Bahrain: A large and credible support package is needed

Concerns on the rise again

At the end of June, Bahrain returned into the spotlight as yields on its government bonds and credit default swaps surged within a few days, putting pressure on the peg of the Bahraini dinar (BHD) to the USD. Previously, the smallest GCC country had come under scrutiny in November 2017 on reports that it had asked Saudi Arabia and the UAE for financial support in order to replenish its foreign exchange (FX) reserves and avert a currency devaluation. The latest sell-off had no specific new trigger. It appeared to reflect investor concerns over Bahrain’s precarious public finances and external debt sustainability while there was still no credible support commitment from the richer GCC countries.

Against the backdrop of falling oil prices, the fiscal deficit surged to around -18% of GDP in 2015-2016. With the gradual recovery in oil prices, the shortfall moderated to -15% in 2017 and is forecast at a still large -11% in 2018 as Bahrain has the highest fiscal breakeven oil price in the region, estimated at 95 USD/bbl (see Chart 1). External debt sustainability is threatened as FX reserves fell again at the start of the year and were estimated at just USD2.4bn in April. This is equivalent to just one month of import cover (see Chart 2). In other terms it is even more critical: it covers only a meagre 10% of the external debt payments falling due in the next 12 months, much below an adequate ratio of 100%.  Adding Bahrain’s assets held in  its SWF – which amount to USD11bn (the smallest in the GCC) – to the FX reserves, that ratio remains modest at just over 50%.



Chart 1  Fiscal breakeven oil price forecasts 2018 (USD/bbl)    

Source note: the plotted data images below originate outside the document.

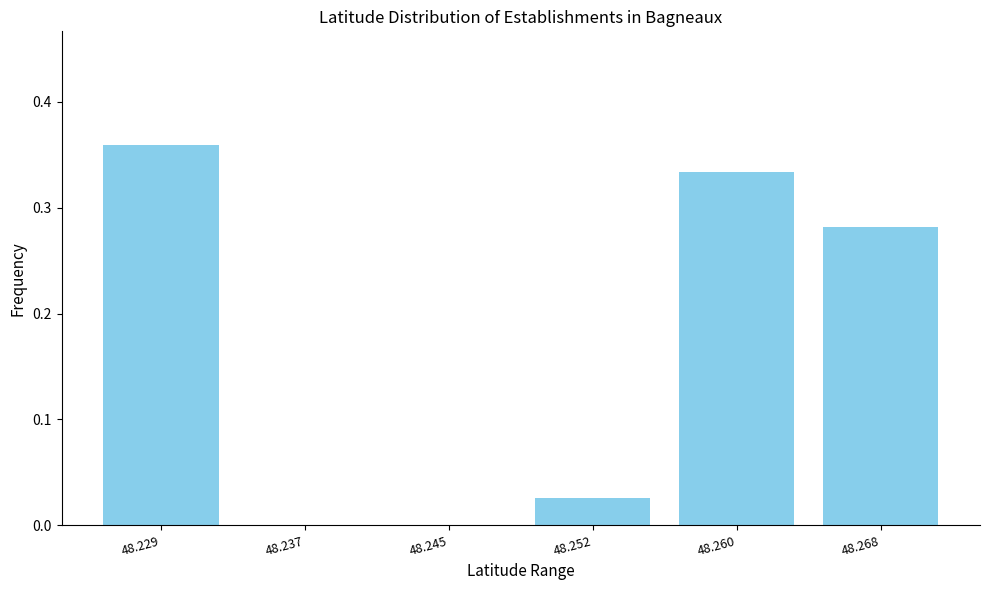

What is the sum of all values?

1.0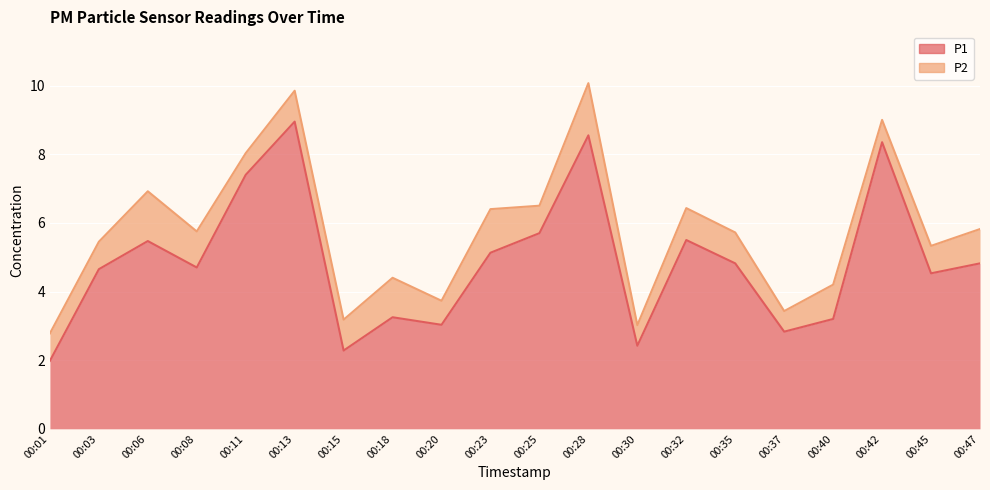

The chart shows a value of 5.5 at 00:06. True or false?

True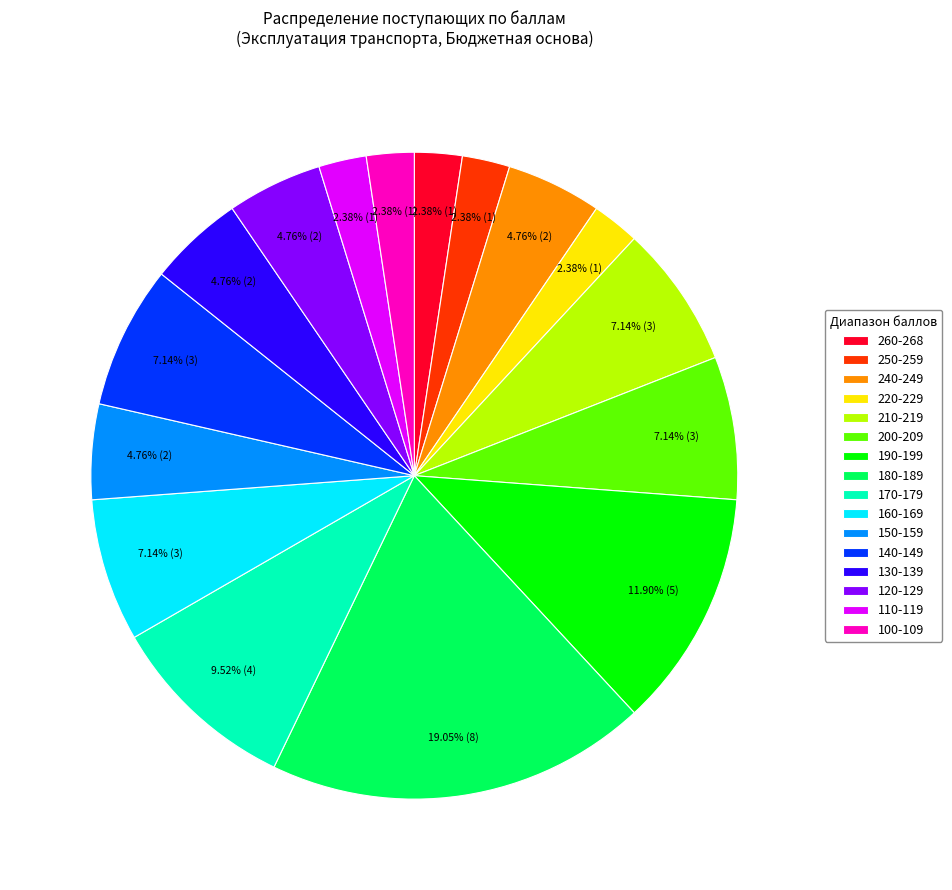

Between 120-129 and 170-179, which is larger?

170-179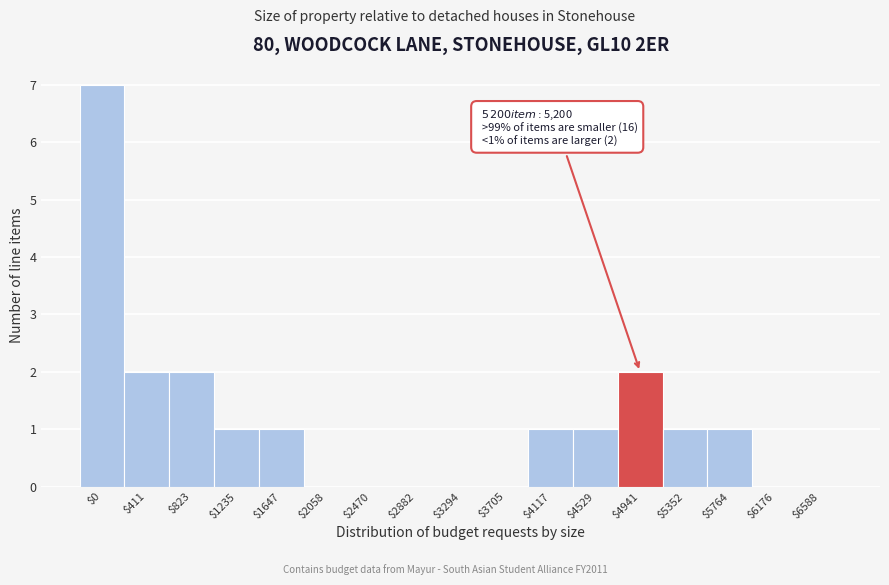

What is the greatest value displayed?

7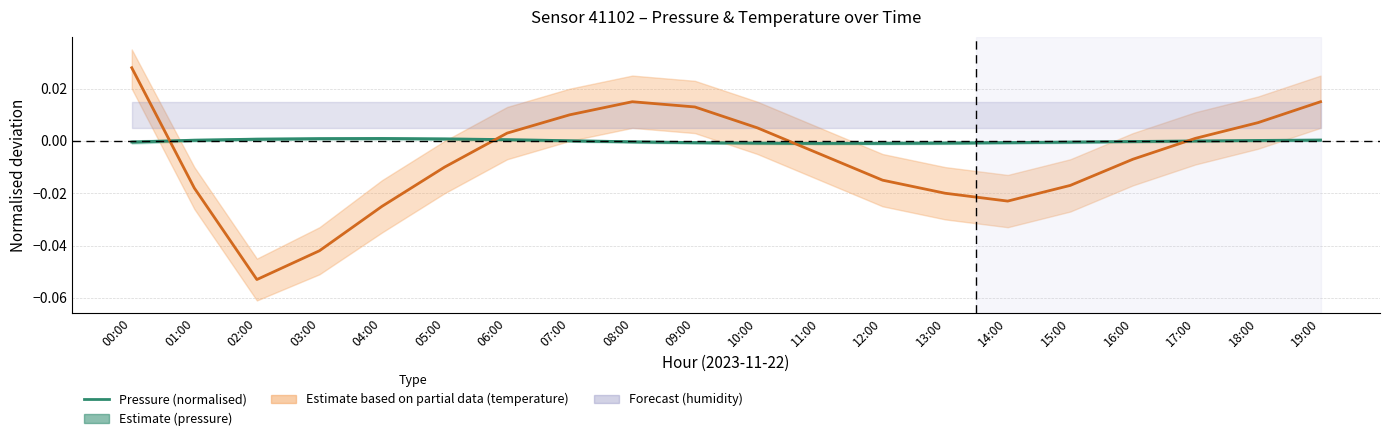

Where is the data nearest to the value 0?

17:00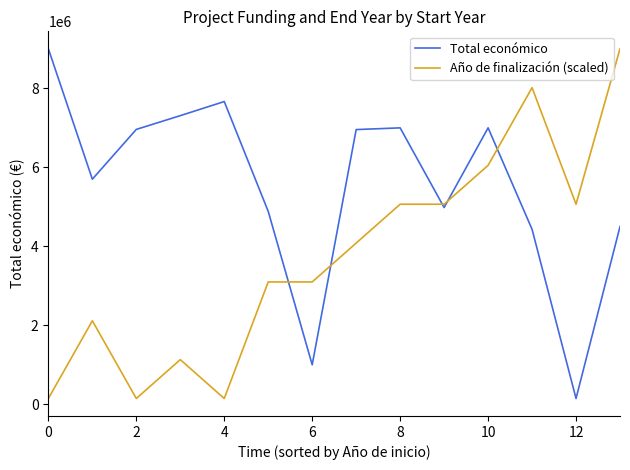

What is the maximum value shown in the chart?

8999757.0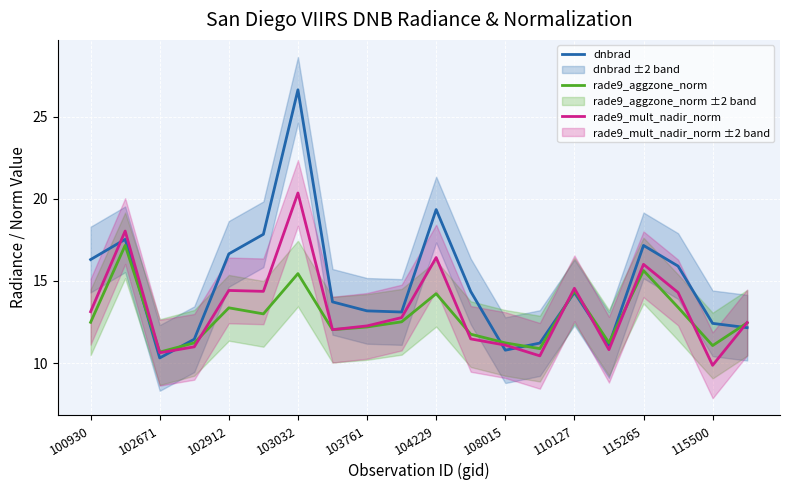

Is it true that rade9_mult_nadir_norm equals 12.5 at 19?

True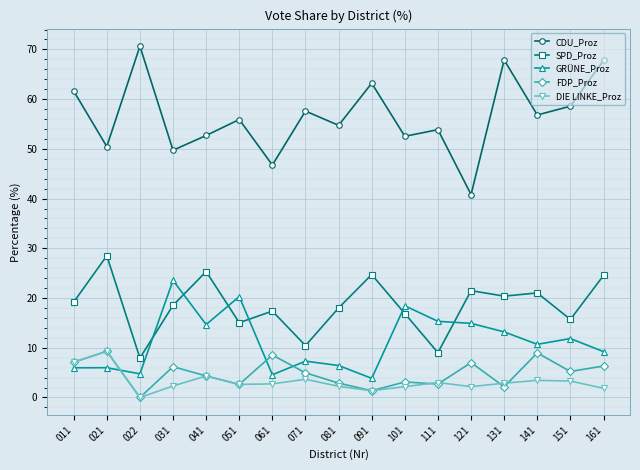

At which label does SPD_Proz reach its minimum?

022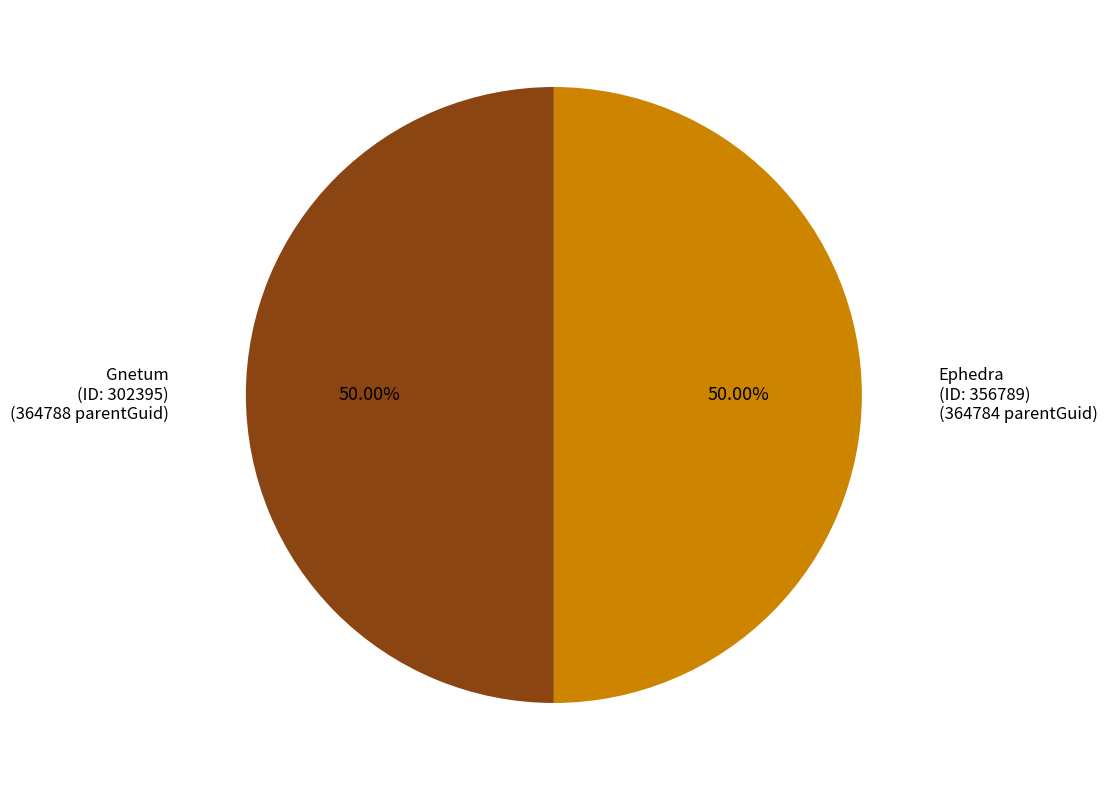

What is the ratio of the value at Gnetum (ID: 302395) to the value at Ephedra (ID: 356789)?

1.0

Sources: IMF, Allianz Research forecasts

Support to come?

In the meantime, Saudi Arabia, the UAE and Kuwait have delivered a firmer statement that they will provide a financial support program. Details have to be disclosed yet, but any aid is likely to be conditional on strict fiscal consolidation. Ultimately, we expect a policy package to come as the neighbors will want to avoid a currency devaluation in Bahrain which could spill over to the region. We expect the program to include the introduction of a 5% VAT, which was already planned but postponed at the start of this year, in 2019.

Impact on growth

Bahrain posted healthy growth of +3.9% in 2017 – the highest rate in the GCC region – despite the fiscal woes. This was thanks to a strong +4.9% expansion in the non-oil sector, which accounts for 80% of GDP, hereby offsetting the effect of a
-0.4% decline in the oil sector. In 2018, we expect the oil sector to grow again since oil prices are higher and the impact of OPEC-agreed oil production cuts at the end of 2016 is fading. On the other hand, fiscal consolidation measures will slow down the non-oil sector in 2018-2019. As a result, we forecast GDP growth to decelerate to +2.4% in 2018 and +2% in 2019.